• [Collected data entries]

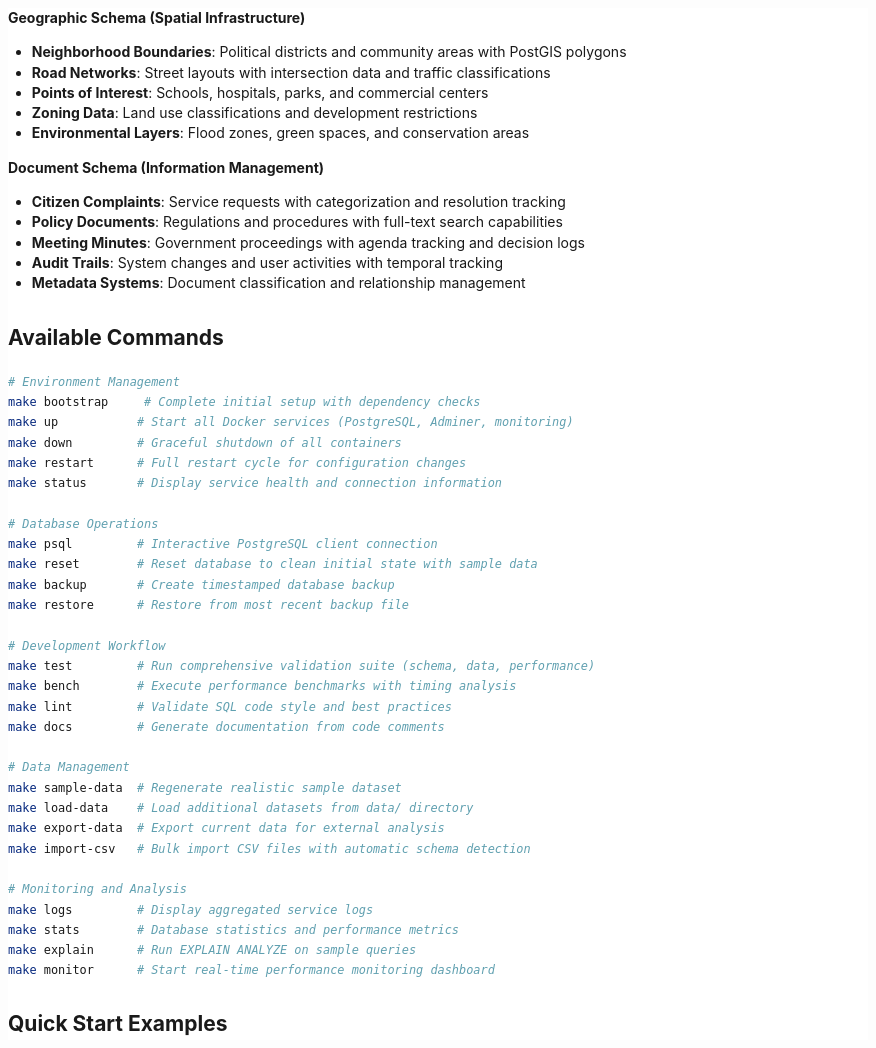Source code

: **Geographic Schema (Spatial Infrastructure)**

- **Neighborhood Boundaries**: Political districts and community areas with PostGIS polygons
- **Road Networks**: Street layouts with intersection data and traffic classifications
- **Points of Interest**: Schools, hospitals, parks, and commercial centers
- **Zoning Data**: Land use classifications and development restrictions
- **Environmental Layers**: Flood zones, green spaces, and conservation areas

**Document Schema (Information Management)**

- **Citizen Complaints**: Service requests with categorization and resolution tracking
- **Policy Documents**: Regulations and procedures with full-text search capabilities
- **Meeting Minutes**: Government proceedings with agenda tracking and decision logs
- **Audit Trails**: System changes and user activities with temporal tracking
- **Metadata Systems**: Document classification and relationship management

## Available Commands

```bash
# Environment Management
make bootstrap     # Complete initial setup with dependency checks
make up           # Start all Docker services (PostgreSQL, Adminer, monitoring)
make down         # Graceful shutdown of all containers
make restart      # Full restart cycle for configuration changes
make status       # Display service health and connection information

# Database Operations
make psql         # Interactive PostgreSQL client connection
make reset        # Reset database to clean initial state with sample data
make backup       # Create timestamped database backup
make restore      # Restore from most recent backup file

# Development Workflow
make test         # Run comprehensive validation suite (schema, data, performance)
make bench        # Execute performance benchmarks with timing analysis
make lint         # Validate SQL code style and best practices
make docs         # Generate documentation from code comments

# Data Management
make sample-data  # Regenerate realistic sample dataset
make load-data    # Load additional datasets from data/ directory
make export-data  # Export current data for external analysis
make import-csv   # Bulk import CSV files with automatic schema detection

# Monitoring and Analysis
make logs         # Display aggregated service logs
make stats        # Database statistics and performance metrics
make explain      # Run EXPLAIN ANALYZE on sample queries
make monitor      # Start real-time performance monitoring dashboard
```

## Quick Start Examples
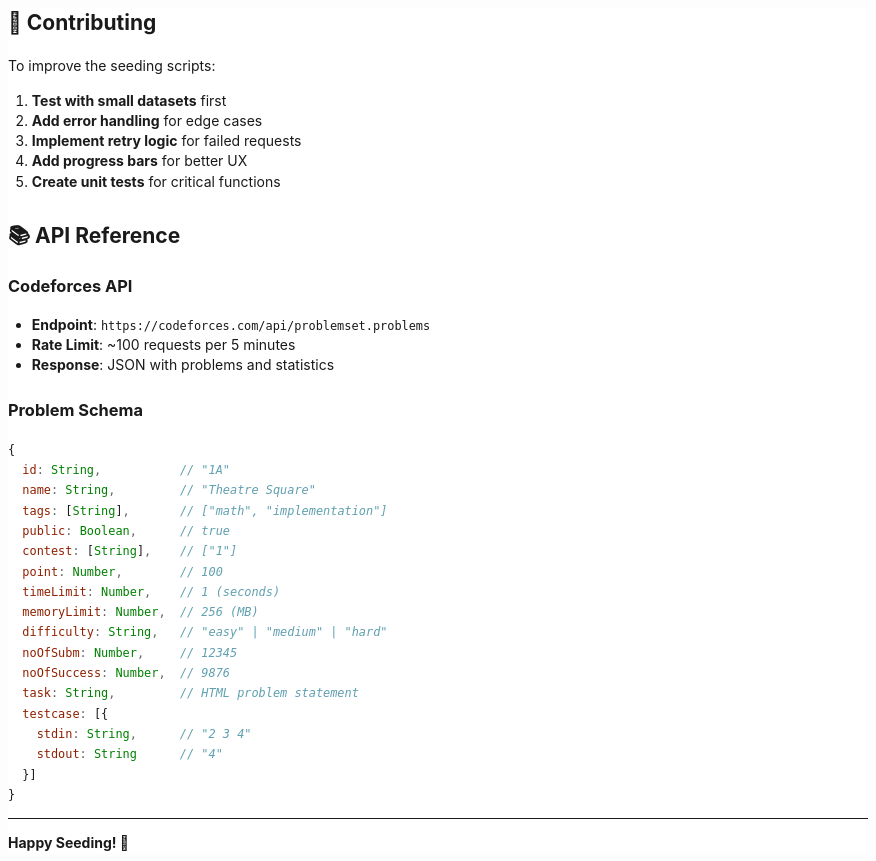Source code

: ## 🤝 Contributing

To improve the seeding scripts:
1. **Test with small datasets** first
2. **Add error handling** for edge cases
3. **Implement retry logic** for failed requests
4. **Add progress bars** for better UX
5. **Create unit tests** for critical functions

## 📚 API Reference

### Codeforces API
- **Endpoint**: `https://codeforces.com/api/problemset.problems`
- **Rate Limit**: ~100 requests per 5 minutes
- **Response**: JSON with problems and statistics

### Problem Schema
```javascript
{
  id: String,           // "1A"
  name: String,         // "Theatre Square"
  tags: [String],       // ["math", "implementation"]
  public: Boolean,      // true
  contest: [String],    // ["1"]
  point: Number,        // 100
  timeLimit: Number,    // 1 (seconds)
  memoryLimit: Number,  // 256 (MB)
  difficulty: String,   // "easy" | "medium" | "hard"
  noOfSubm: Number,     // 12345
  noOfSuccess: Number,  // 9876
  task: String,         // HTML problem statement
  testcase: [{
    stdin: String,      // "2 3 4"
    stdout: String      // "4"
  }]
}
```

---

**Happy Seeding! 🎉**
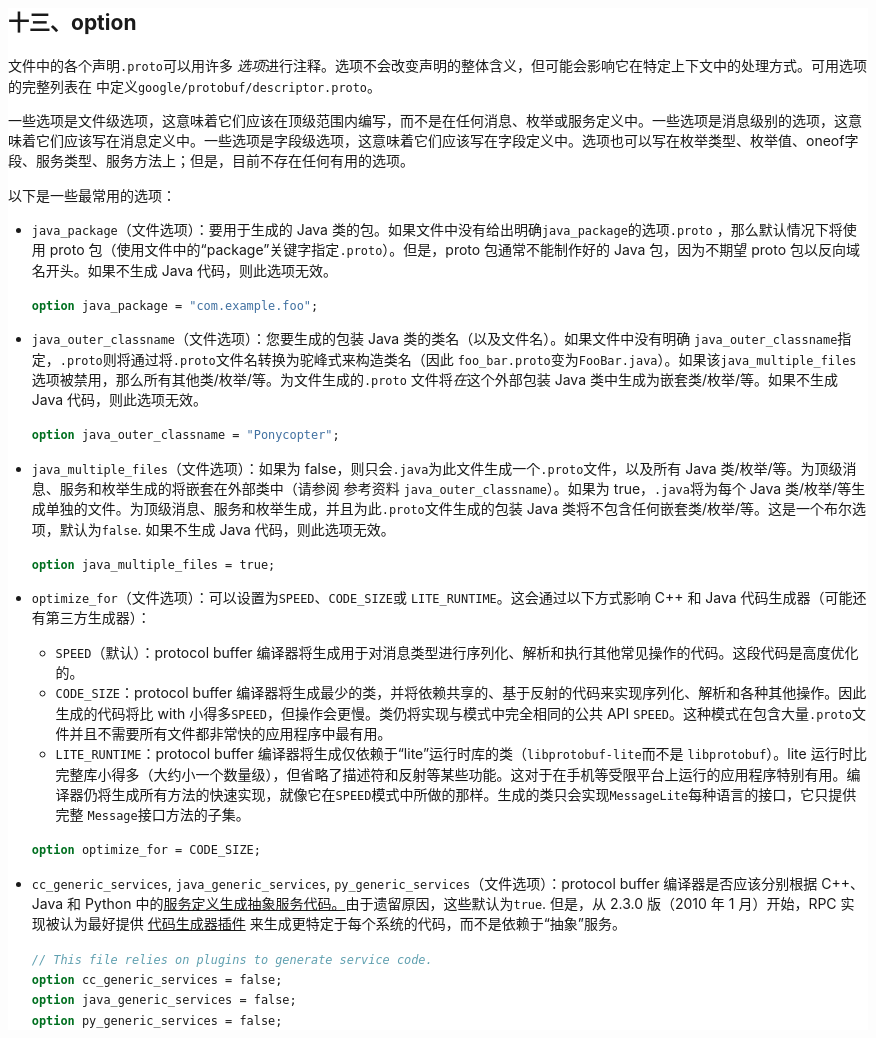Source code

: ## 十三、option

文件中的各个声明`.proto`可以用许多 *选项*进行注释。选项不会改变声明的整体含义，但可能会影响它在特定上下文中的处理方式。可用选项的完整列表在 中定义`google/protobuf/descriptor.proto`。

一些选项是文件级选项，这意味着它们应该在顶级范围内编写，而不是在任何消息、枚举或服务定义中。一些选项是消息级别的选项，这意味着它们应该写在消息定义中。一些选项是字段级选项，这意味着它们应该写在字段定义中。选项也可以写在枚举类型、枚举值、oneof字段、服务类型、服务方法上；但是，目前不存在任何有用的选项。

以下是一些最常用的选项：

- `java_package`（文件选项）：要用于生成的 Java 类的包。如果文件中没有给出明确`java_package`的选项`.proto` ，那么默认情况下将使用 proto 包（使用文件中的“package”关键字指定`.proto`）。但是，proto 包通常不能制作好的 Java 包，因为不期望 proto 包以反向域名开头。如果不生成 Java 代码，则此选项无效。

  ```proto
  option java_package = "com.example.foo";
  ```

- `java_outer_classname`（文件选项）：您要生成的包装 Java 类的类名（以及文件名）。如果文件中没有明确 `java_outer_classname`指定，`.proto`则将通过将`.proto`文件名转换为驼峰式来构造类名（因此 `foo_bar.proto`变为`FooBar.java`）。如果该`java_multiple_files`选项被禁用，那么所有其他类/枚举/等。为文件生成的`.proto` 文件将*在*这个外部包装 Java 类中生成为嵌套类/枚举/等。如果不生成 Java 代码，则此选项无效。

  ```proto
  option java_outer_classname = "Ponycopter";
  ```

- `java_multiple_files`（文件选项）：如果为 false，则只会`.java`为此文件生成一个`.proto`文件，以及所有 Java 类/枚举/等。为顶级消息、服务和枚举生成的将嵌套在外部类中（请参阅 参考资料 `java_outer_classname`）。如果为 true，`.java`将为每个 Java 类/枚举/等生成单独的文件。为顶级消息、服务和枚举生成，并且为此`.proto`文件生成的包装 Java 类将不包含任何嵌套类/枚举/等。这是一个布尔选项，默认为`false`. 如果不生成 Java 代码，则此选项无效。

  ```proto
  option java_multiple_files = true;
  ```

- `optimize_for`（文件选项）：可以设置为`SPEED`、`CODE_SIZE`或 `LITE_RUNTIME`。这会通过以下方式影响 C++ 和 Java 代码生成器（可能还有第三方生成器）：

  - `SPEED`（默认）：protocol buffer 编译器将生成用于对消息类型进行序列化、解析和执行其他常见操作的代码。这段代码是高度优化的。
  - `CODE_SIZE`：protocol buffer 编译器将生成最少的类，并将依赖共享的、基于反射的代码来实现序列化、解析和各种其他操作。因此生成的代码将比 with 小得多`SPEED`，但操作会更慢。类仍将实现与模式中完全相同的公共 API `SPEED`。这种模式在包含大量`.proto`文件并且不需要所有文件都非常快的应用程序中最有用。
  - `LITE_RUNTIME`：protocol buffer 编译器将生成仅依赖于“lite”运行时库的类（`libprotobuf-lite`而不是 `libprotobuf`）。lite 运行时比完整库小得多（大约小一个数量级），但省略了描述符和反射等某些功能。这对于在手机等受限平台上运行的应用程序特别有用。编译器仍将生成所有方法的快速实现，就像它在`SPEED`模式中所做的那样。生成的类只会实现`MessageLite`每种语言的接口，它只提供完整 `Message`接口方法的子集。

  ```proto
  option optimize_for = CODE_SIZE;
  ```

- `cc_generic_services`, `java_generic_services`, `py_generic_services`（文件选项）：protocol buffer 编译器是否应该分别根据 C++、Java 和 Python 中的[服务定义生成抽象服务代码。](https://developers.google.com/protocol-buffers/docs/proto#services)由于遗留原因，这些默认为`true`. 但是，从 2.3.0 版（2010 年 1 月）开始，RPC 实现被认为最好提供 [代码生成器插件](https://developers.google.com/protocol-buffers/docs/reference/cpp/google.protobuf.compiler.plugin.pb) 来生成更特定于每个系统的代码，而不是依赖于“抽象”服务。

  ```proto
  // This file relies on plugins to generate service code.
  option cc_generic_services = false;
  option java_generic_services = false;
  option py_generic_services = false;
  ```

• [Exercise]
Find the lines in the entries above where "backup" occurs, and copy each of them.

• [Response]
make backup       # Create timestamped database backup
make restore      # Restore from most recent backup file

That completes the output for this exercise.